# Merry-Go-Round for "Carousel" - To build, or not to build...



## ntrimp91 (Aug 10, 2013)

Hey all,

I am the scenic designer for my school's production of _Carousel _which will be taking place this spring. I was wondering if the merry-go-round in the first scene of the show is usually something that is built, or rented? I am sure there are many challenges to building something of this caliber , however, as a senior, I've gotten to know my program's shop capabilities pretty well, and it's definitely something we're capable of. I was wondering if I could hear some of your opinions on the matter. As I asked before, is this unit something that is usually built or rented? Has anyone been the designer/td for this show and would care to share their stories?


----------



## JLNorthGA (Aug 15, 2013)

Build the carousel, rent the horses (or borrow). I was involved in this production many years ago. We were fortunate enough to get hooked up with someone who collected carousel animals. He loaned us a few of his collection. Looked wonderful.


----------



## BrianWolfe (Aug 19, 2013)

Costume Armour


----------



## mjump (Aug 22, 2013)

Since we are wing space poor, when we did this one last year we did not build the whole carousel. The set designer built 6 animals on individual rolling platforms(with battery powered led to help pop them out), and used 6 carnie actors to circle them upstage. Then we used two source 4's with GAMs carousel gobos projected on a curtain behind them. Worked out pretty well.


----------



## jtweigandt (Aug 28, 2013)

I molded horses on the half shell in fiberglass off of my kids old plastic rocking horse


----------



## scapino (Aug 29, 2013)

Since the carousel was only seen in the opening, with the overture, we actually made a little mechanical shadow unit that we placed in front of an un lensed 6" fresnel.
This cast a nice carosel shadow on the act curtain.

Kurt Herman
Tech Director
Lakewood Theatre Company


----------



## Ech725 (Sep 3, 2013)

We had a designer give us a revolving staircase. There was a light canopy above it that did a chase effect to help with the illusion. Unfortunately, it was only used a handful of times for all the work involved but that's how it goes.
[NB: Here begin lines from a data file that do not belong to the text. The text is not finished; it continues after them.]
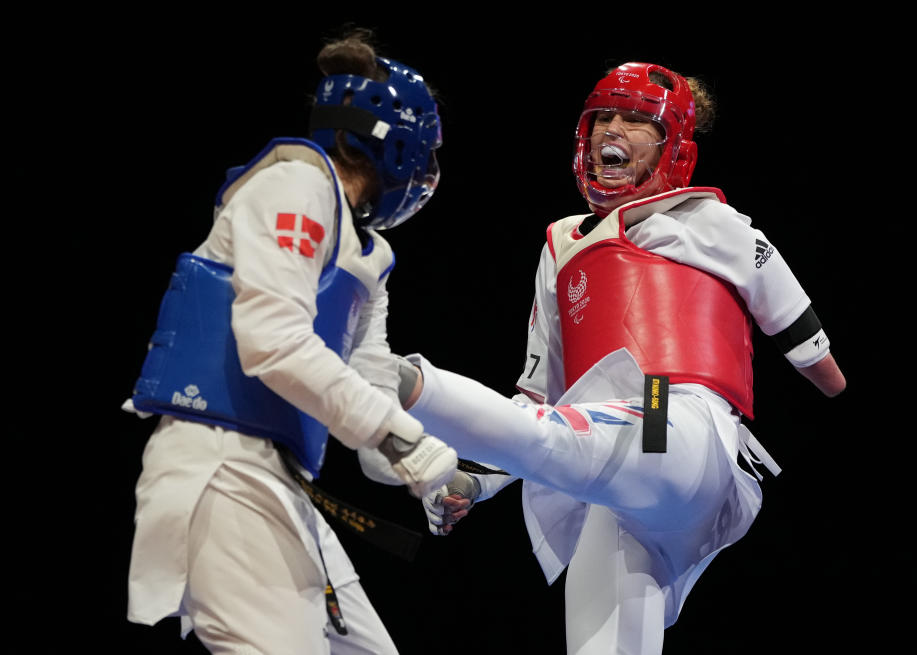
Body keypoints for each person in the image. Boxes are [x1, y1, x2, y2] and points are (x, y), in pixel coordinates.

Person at [411, 62, 845, 654]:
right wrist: (480, 484)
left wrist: (838, 388)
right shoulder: (560, 248)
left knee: (592, 436)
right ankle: (397, 389)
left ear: (674, 146)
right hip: (616, 471)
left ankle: (392, 382)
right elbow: (539, 403)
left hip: (674, 415)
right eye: (603, 117)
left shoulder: (707, 218)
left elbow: (804, 339)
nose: (612, 128)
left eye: (636, 119)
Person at [124, 33, 457, 654]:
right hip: (223, 471)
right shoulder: (294, 186)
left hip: (279, 481)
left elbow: (367, 389)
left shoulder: (368, 259)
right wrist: (402, 440)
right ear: (397, 140)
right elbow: (273, 343)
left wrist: (430, 474)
As far as horses. We got these from a seller on ebay (Link below). The scenic artists painted them and we mounted them to wagons. 

You are the designer. Remember-think big first and then you can scale it down once reality comes into play. 



Unpainted Fullsize Ilions Carousel Horse Large 63" | eBay


----------



## Barbara (Nov 6, 2014)

Ech725 said:


> We had a designer give us a revolving staircase. There was a light canopy above it that did a chase effect to help with the illusion. Unfortunately, it was only used a handful of times for all the work involved but that's how it goes.
> 
> As far as horses. We got these from a seller on ebay (Link below). The scenic artists painted them and we mounted them to wagons.
> 
> ...




ntrimp91 said:


> Hey all,
> 
> I am the scenic designer for my school's production of _Carousel _which will be taking place this spring. I was wondering if the merry-go-round in the first scene of the show is usually something that is built, or rented? I am sure there are many challenges to building something of this caliber , however, as a senior, I've gotten to know my program's shop capabilities pretty well, and it's definitely something we're capable of. I was wondering if I could hear some of your opinions on the matter. As I asked before, is this unit something that is usually built or rented? Has anyone been the designer/td for this show and would care to share their stories?




My company It's Only Natural, manufactures reproduction carousel horses and ships worldwide. The range in price from $200- $1500 and are 30"- 63". We sell them finished and unfinished. My email is [email protected]


----------



## ntrimp91 (Nov 6, 2014)

So the outcome of our carousel was very successful. In the end we did in fact build a turntable that rotated via a cable driven motor. I'm gonna be posting in-progress and finished photos soon of both the carousel and the motor rig itself. I will say the entire process was very rewarding, and was very representational of good collaboration between artists and craftsmen.


----------